IN : le livre propose « cinq recommandations pour une rétocratie française », qui vont de conseils très pratiques à des évolutions institutionnelles ou même fiscales…
T.J. : dans ces cinq recommandations, il y a justement un « petit guide d’autodéfense numérique à usage citoyen et responsable » avec des propositions claires et complètes, applicables par tout le monde pour permettre à chacun de reprendre la main sur ses données. La prise de conscience doit se faire au niveau de l’individu mais aussi de l’État avec la création d’une Haute Autorité à la donnée (Le Rete) qui centraliserait tous les sujets liés à la donnée en France. Nous proposons aussi de fiscaliser la donnée car il faut agir vite avec, par exemple, une redevance nationale sur la donnée payée par les sociétés du digital en échange du droit d’exploitation des données créées en France par les citoyens-créateurs. Une autre proposition consisterait à expérimenter une « carte Marianne » qui serait une carte d’identité à même de gérer toute notre vie digitale. Celle que je préfère, c’est l’utilisation de l’intelligence artificielle pour améliorer le fonctionnement de la République : travailler sur la manière dont tout contribuable peut être traité, créer un parcours client et citoyen, lutter contre les conséquences du réchauffement climatique, pallier les maux créés par les déserts médicaux… Ce n’est pas tellement utopique car d’autres pays ont créé des systèmes qui ont modernisé le fonctionnement de l’Etat.

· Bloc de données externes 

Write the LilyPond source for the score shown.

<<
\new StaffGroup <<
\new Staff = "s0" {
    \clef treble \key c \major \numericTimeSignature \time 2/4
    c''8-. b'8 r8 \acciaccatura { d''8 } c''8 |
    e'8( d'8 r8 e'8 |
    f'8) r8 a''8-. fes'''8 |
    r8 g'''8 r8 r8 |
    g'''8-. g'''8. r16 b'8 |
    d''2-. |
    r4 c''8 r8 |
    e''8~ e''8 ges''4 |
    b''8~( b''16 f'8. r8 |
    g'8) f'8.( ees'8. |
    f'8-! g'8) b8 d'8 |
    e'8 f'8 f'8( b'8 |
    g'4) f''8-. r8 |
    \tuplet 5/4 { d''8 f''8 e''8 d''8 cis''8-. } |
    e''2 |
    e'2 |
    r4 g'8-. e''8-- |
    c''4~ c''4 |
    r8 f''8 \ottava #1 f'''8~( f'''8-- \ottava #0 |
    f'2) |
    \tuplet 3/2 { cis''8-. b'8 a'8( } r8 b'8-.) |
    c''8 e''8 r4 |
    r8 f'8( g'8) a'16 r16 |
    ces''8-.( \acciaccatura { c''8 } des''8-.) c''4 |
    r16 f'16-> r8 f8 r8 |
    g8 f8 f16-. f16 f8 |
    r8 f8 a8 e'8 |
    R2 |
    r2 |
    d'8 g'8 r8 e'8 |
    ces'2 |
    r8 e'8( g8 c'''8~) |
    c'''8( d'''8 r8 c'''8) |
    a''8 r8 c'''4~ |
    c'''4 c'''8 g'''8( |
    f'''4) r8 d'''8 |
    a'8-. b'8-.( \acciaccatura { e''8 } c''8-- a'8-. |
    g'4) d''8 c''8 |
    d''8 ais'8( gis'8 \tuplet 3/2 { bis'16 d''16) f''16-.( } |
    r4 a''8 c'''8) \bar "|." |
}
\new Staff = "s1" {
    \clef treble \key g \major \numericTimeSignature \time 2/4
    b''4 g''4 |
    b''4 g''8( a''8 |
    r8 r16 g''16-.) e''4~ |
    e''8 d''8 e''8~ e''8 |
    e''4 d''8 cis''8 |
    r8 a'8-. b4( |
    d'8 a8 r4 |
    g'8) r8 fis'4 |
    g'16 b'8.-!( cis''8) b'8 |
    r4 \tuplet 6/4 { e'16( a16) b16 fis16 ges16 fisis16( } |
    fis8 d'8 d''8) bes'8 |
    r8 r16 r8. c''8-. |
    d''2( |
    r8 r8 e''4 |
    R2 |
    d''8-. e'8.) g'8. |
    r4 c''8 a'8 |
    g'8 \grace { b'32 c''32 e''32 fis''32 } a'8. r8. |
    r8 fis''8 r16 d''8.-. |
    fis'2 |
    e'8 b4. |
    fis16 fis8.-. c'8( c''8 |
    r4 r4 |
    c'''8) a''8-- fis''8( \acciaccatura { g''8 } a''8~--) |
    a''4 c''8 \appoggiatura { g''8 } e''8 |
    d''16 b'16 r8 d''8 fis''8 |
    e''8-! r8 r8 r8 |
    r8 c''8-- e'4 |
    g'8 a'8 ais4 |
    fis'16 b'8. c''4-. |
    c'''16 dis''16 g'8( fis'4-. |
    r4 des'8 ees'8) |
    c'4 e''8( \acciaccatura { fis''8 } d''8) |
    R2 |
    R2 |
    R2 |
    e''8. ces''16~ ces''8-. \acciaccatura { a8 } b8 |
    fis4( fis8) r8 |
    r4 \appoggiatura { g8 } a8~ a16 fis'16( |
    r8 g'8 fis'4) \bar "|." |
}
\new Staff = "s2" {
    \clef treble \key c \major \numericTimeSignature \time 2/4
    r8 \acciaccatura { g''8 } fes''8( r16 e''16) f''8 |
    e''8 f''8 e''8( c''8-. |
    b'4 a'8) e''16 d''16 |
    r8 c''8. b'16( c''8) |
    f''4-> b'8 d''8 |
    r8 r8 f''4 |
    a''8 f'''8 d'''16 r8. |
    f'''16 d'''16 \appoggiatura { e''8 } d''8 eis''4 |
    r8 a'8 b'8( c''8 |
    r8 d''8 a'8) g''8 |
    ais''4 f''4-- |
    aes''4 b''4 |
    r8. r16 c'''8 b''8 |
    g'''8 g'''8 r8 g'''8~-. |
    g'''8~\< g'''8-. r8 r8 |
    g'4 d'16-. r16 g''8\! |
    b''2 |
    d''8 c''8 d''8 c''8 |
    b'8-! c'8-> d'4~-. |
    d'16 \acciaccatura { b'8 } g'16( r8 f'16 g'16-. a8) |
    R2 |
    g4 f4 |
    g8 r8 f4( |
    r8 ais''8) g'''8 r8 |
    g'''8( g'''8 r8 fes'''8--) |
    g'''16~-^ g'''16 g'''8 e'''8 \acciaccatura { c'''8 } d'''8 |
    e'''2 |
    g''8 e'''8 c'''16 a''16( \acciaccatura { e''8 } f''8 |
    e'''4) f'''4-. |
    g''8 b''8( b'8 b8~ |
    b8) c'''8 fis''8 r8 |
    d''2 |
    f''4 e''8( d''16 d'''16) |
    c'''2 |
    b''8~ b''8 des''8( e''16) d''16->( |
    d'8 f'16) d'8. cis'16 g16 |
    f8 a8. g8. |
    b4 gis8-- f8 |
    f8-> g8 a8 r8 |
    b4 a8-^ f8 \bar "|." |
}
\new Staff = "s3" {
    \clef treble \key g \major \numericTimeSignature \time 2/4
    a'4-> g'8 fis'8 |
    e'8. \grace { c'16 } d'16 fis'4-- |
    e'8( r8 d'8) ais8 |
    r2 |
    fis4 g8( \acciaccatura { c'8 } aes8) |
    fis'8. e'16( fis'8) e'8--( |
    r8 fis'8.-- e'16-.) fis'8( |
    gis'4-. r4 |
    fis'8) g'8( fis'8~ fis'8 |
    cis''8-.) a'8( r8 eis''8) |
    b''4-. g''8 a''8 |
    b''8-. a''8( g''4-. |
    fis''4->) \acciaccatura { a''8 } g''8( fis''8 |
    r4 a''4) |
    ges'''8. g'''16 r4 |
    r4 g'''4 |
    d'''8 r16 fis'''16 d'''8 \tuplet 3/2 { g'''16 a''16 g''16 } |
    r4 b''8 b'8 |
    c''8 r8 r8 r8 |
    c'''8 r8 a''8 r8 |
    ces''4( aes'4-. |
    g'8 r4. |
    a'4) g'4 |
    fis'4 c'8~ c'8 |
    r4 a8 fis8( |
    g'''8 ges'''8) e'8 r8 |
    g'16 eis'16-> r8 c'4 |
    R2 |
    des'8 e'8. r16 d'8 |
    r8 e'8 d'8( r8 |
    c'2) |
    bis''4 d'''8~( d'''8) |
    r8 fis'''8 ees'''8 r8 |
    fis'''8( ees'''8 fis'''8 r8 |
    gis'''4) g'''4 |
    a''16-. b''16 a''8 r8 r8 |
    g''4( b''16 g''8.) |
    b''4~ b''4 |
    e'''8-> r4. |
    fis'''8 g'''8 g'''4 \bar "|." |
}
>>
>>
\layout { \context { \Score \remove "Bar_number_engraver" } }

Si l’Estonie a pu créer une infrastructure centrale numérique hyper puissante au service de ses citoyens, la France peut le faire.
L’utilisation de l’intelligence artificielle permettrait d’améliorer le fonctionnement de la République
IN : serait-ce aussi un moyen pour le politique de redorer son blason ?
L.D.S.D.S. : cela serait au moins une manière d’agir de manière plus pragmatique face aux attentes universelles. Les citoyens ont développé vis-à-vis du pouvoir politique le même comportement hyper-exigeant qu’ils ont acquis en tant que consommateurs. Ils attendent des contreparties et une écoute. Quand le pouvoir n’écoute plus les gens, l’insatisfaction se développe d’abord en ligne puis dans la rue.
T.J. : cette capacité de réinvention va s’imposer au pouvoir politique. Les citoyens doivent être au cœur du système car ce sont eux qui génèrent la data. C’est une richesse qui ne nous revient pas actuellement car les entreprises, les citoyens et l’État ne se parlent pas assez.
En résumé
Data démocratie, être un citoyen libre à l’ère du numérique (352 pages, 22 €) est édité chez Diateino.
Il pose plusieurs questions :
– Sommes-nous entrés dans une guerre froide digitale ?
– Pourquoi la France et ses citoyens doivent-ils obtenir les pleins pouvoirs sur leurs données ?
– Que faire, dès aujourd’hui, pour nous protéger en ligne ?
– Peut-on imaginer un nouveau modèle de gouvernance qui respecte notre héritage politique tout en intégrant les technologies numériques ?
– Et si la data était utilisée pour nous, plutôt que contre nous ?
CEO de Mediabrands (Interpublic) en France, Thomas Jamet conseille depuis vingt ans les grandes entreprises françaises et internationales. Il est aussi président de l’Udecam et professeur à Sciences-Po Paris.
Florian Freyssenet est entrepreneur et investisseur dans le secteur de l’immobilier (Real Estech) et du Web3 (TheDiggers sur le crypto et les NFT). Il dirige le cabinet de conseil TokenLand, spécialisé dans le financement de l’immobilier.
Lionel Dos Santos de Sousa est spécialiste des marchés financiers. Il travaille aujourd’hui BNP Paribas Corporate & Institutional Banking.